== DATA SECTION ==
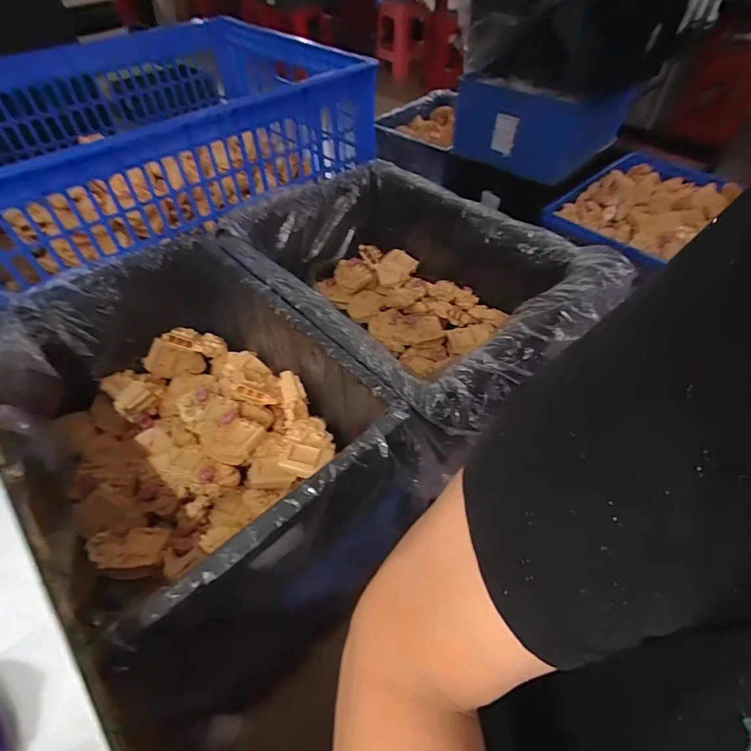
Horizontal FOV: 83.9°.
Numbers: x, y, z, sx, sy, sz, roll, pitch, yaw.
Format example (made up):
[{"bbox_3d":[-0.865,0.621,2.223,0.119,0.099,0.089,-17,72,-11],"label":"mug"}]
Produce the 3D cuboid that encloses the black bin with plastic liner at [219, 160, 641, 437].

== TASK TO COMPLETE ==
Reproduce all of the entries word for word, skipping any pictures they hold.

== ANSWER BOX ==
Horizontal FOV: 83.9°.
Numbers: x, y, z, sx, sy, sz, roll, pitch, yaw.
Format example (made up):
[{"bbox_3d":[-0.865,0.621,2.223,0.119,0.099,0.089,-17,72,-11],"label":"mug"}]
Produce the 3D cuboid that encloses the black bin with plastic liner at [219, 160, 641, 437].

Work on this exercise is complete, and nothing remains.